### PASSAGE
Animal welfare organizations are mobilizing to bring relief and support to pet owners devastated by Hurricane Ida this past weekend.
The American Humane Rescue team and one of its 50-foot emergency rescue vehicles are rushing to Louisiana to help animals in the affected areas. Sixteen years to the day after Hurricane Katrina disastrously smashed through New Orleans, the team that mobilized in 2005 to mount the largest animal rescue response in its 144-year history now prepared to evacuate abandoned and vulnerable animals left behind in shelters and take them to safety, making room for an influx of more animals caught in the storm and allow them to serve the community after the storm.
“Hurricane Katrina, which was one of the greatest natural disasters in history, made landfall as a Category 3 storm, leaving 600,000 pets dead or displaced,” said American Humane President and CEO Dr. Robin Ganzert. “Hurricane Ida has now struck the coast as an even bigger, Category 4, storm with predictions of significant flooding and deadly storm surges. I have approved our American Humane Rescue team’s deployment into the disaster area to get out as many animals in peril as we possibly can.

### DATA EXTRACTS
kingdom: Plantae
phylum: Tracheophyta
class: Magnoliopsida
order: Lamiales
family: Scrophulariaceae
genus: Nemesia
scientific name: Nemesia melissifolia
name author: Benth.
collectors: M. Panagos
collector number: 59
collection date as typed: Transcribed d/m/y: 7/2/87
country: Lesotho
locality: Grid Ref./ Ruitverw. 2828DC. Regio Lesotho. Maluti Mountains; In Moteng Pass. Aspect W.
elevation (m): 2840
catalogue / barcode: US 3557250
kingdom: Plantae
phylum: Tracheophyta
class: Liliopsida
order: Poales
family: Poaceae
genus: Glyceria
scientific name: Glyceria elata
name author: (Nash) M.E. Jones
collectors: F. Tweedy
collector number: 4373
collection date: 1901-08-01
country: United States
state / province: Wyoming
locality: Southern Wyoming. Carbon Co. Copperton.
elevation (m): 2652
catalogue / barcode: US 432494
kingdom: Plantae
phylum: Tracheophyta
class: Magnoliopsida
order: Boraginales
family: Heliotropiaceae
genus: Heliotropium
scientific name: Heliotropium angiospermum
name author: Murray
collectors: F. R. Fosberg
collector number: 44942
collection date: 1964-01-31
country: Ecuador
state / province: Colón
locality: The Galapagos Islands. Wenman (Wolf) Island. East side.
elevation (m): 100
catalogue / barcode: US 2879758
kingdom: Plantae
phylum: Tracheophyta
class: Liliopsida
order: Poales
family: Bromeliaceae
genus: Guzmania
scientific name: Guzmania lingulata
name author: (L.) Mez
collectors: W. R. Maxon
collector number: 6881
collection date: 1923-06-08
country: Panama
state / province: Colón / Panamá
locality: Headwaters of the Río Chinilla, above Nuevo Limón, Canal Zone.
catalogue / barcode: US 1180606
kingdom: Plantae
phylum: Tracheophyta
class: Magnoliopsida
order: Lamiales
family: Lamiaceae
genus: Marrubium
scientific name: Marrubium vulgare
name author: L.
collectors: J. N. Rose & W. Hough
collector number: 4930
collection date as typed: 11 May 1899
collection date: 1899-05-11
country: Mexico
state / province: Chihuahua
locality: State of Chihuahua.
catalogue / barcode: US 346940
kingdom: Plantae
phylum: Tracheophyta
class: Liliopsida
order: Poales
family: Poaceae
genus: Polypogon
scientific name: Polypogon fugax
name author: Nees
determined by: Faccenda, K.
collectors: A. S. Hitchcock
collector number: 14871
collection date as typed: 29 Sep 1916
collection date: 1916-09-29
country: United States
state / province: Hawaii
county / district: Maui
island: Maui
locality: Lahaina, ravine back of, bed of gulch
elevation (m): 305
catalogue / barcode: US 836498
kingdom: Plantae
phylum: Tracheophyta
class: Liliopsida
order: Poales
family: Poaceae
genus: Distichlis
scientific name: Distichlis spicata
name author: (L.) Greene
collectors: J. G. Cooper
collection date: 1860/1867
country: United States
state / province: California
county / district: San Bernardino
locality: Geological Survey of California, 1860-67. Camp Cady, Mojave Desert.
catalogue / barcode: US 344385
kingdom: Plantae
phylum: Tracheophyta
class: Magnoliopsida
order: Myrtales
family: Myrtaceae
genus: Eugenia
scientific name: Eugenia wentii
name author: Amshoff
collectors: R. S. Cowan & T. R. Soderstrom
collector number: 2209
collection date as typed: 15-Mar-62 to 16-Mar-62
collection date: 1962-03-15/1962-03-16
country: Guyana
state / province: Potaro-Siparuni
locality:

### PROBLEM 1
According to the Hurricane Ida passage, why did the rescue team plan to move animals out of shelters in the affected areas?
### PROBLEM 2
Answer these questions from the Hurricane Ida passage.
(a) How long is the emergency rescue vehicle sent to Louisiana?
(b) At what category did Hurricane Katrina make landfall?
(c) How many pets did Katrina leave dead or displaced?

### RESPONSE AREA 1
Taking abandoned and vulnerable shelter animals to safety would make room for the influx of more animals caught in the storm. It would also let the shelters serve the community after the storm.

### RESPONSE AREA 2
(a) 50 feet
(b) Category 3
(c) 600,000